Most banks do a good job of helping guard against fraud in their customers accounts. A bank checking account customer pays for services that include the bank's duty to safeguard their funds. It is universally agreed that a bank has a duty to safeguard its customers funds on deposit with the bank. Concomantly, a bank is negligent if it does not take adequate steps to implement reasonable safeguards that can prevent fraud in a customer's  accounts.

Technically, banks should check the signature on every check that passes through a customer's account. Banks are physically capable of doing this if they want to. But do bank's actually do this? No. Banks used to check every signature on every check that went through a customers account. Today, with automation and higher levels of checking account activity than in previous years, banks consider the process of checking the signatures on each check to be too time consuming.

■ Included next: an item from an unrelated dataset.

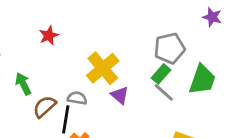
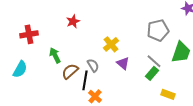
yellow cross: (103, 68) -> (111, 44), size x0.7
green rectangle: (161, 74) -> (152, 73), moved
gray semicircle: (77, 98) -> (93, 65), turned 48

Therefore, what it comes down to is an economic tradeoff where banks choose to save money on the cost of checking signatures on checks and gamble that their cost savings will exceed their losses on fraudulent checks.

        

If a bank chooses not to check the signatures on checks, then one must ask why even have signature cards and why even require that checks be signed? It is a curious twist that has occurred in the banking business, driven by the need and desire to reduce operating costs, yet it creates the need for a means to resolve fraud problems that do occur as a result of a bank's lack of diligence in handling its customers' funds.